Roman

Buchtipp von Helmut Schneider


„Über Menschen“ von Juli Zeh ist nicht nur der erste interessante Corona-Roman, sondern vor allem eine Auseinandersetzung mit der Tatsache, dass auf dem Land Rechtspopulisten als einzige Alternative erscheinen.
Text: Helmut Schneider


Die 46jährige Juli Zeh ist spätestens nach ihrem 2016 erschienenen Dorfroman „Unterleuten“ die erfolgreichste Schriftstellerin unseres deutschen Nachbarn. Der Bestseller wurde sogar vom ZDF verfilmt. Jetzt erschien mit „Über Menschen“ ein Roman, der aufgrund des Settings – wieder sind wir in der brandenburgischen Provinz in einem fiktiven Dorf – wie eine Fortsetzung wirkt. Doch statt wie in „Unterleuten“ aus der Perspektive vieler zu erzählen, erleben wir diesmal die natürlich nicht konfliktfreie Assimilation einer jungen Werbetexterin in einer Dorfgemeinschaft. Und es ist die Geschichte einer Art Freundschaft eben dieser Berlinerin Dora, die mitten in der Coronakrise in ein altes Haus am Land zieht, und dem sich selbst als „Dorfnazi“ vorstellenden, kahlrasierten Nachbarn Gote. Zeh hat dabei viel riskiert, denn wie kann es glaubhaft erscheinen, dass eine urbane, linksliberale, junge Frau Sympathie für einen älteren Mann entwickeln kann, der mit bekannten AfD-Aktivisten nach viel Bier und Schnaps das Hort-Wessel-Lied singt und eine Bewährungsstrafe wegen Körperverletzung ausgefasst hat? Aber Juli Zeh hat dabei ein Vorteil, den andere Schriftsteller nicht haben, sie wohnt nämlich schon seit einigen Jahren ebendort in der Provinz, in Brandenburg. Sie erlebt die Wut ihrer Nachbarn darüber, dass sich die Politik um ihre Bedürfnisse nicht kümmert, aus nächster Nähe mit. Und sie lässt das ihre Dora Schritt für Schritt lernen und vor allem auch erfahren wie es so ist, wenn die Busstation weit entfernt ist und nur zweimal am Tag ein Bus fährt – in einem Dorf, in dem es keine Einkaufsmöglichkeiten gibt. 

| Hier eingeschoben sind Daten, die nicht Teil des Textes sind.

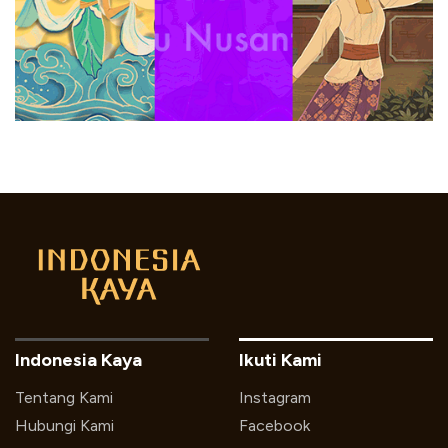
Indonesia Kaya
Ikuti Kami
Tentang Kami
Instagram
Hubungi Kami
Facebook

Köstlich sind aber auch die Szenen mit Doras Freund Robert im ersten Drittel des Buchs noch in Berlin. Der klimabewegte Journalist reagiert fast mit Freude auf die Pandemie, hält sich panisch an alle Vorschriften und verbietet Dora schließlich sogar längere Spaziergänge mit ihrem Hund. Corona ist für ihn und Seinesgleichen so etwas wie die gerechte Strafe für die Klimasünder. Und plötzlich lernen die gestressten Städter: „Echte Freizeit ist der Horror.“

Im Dorf gehen die Uhren natürlich anders. Und langsam stellt sich heraus, dass die Menschen auf dem Land komplexer sind als von der Hauptstadt aus gesehen. Der Nazinachbar Gote zimmert Dora ungefragt ein Bett und schenkt ihr Sesseln – einfach weil sie das nicht hat und fährt mit ihr einkaufen oder raucht eine Zigarette mit ihr zwischen den Grundstücken. Und bald schon freundet sich Dora mit Gotes kleinen Tochter Franzi an, die von der Mutter wegen Corona beim natürlich geschiedenen Vater abgegeben worden ist.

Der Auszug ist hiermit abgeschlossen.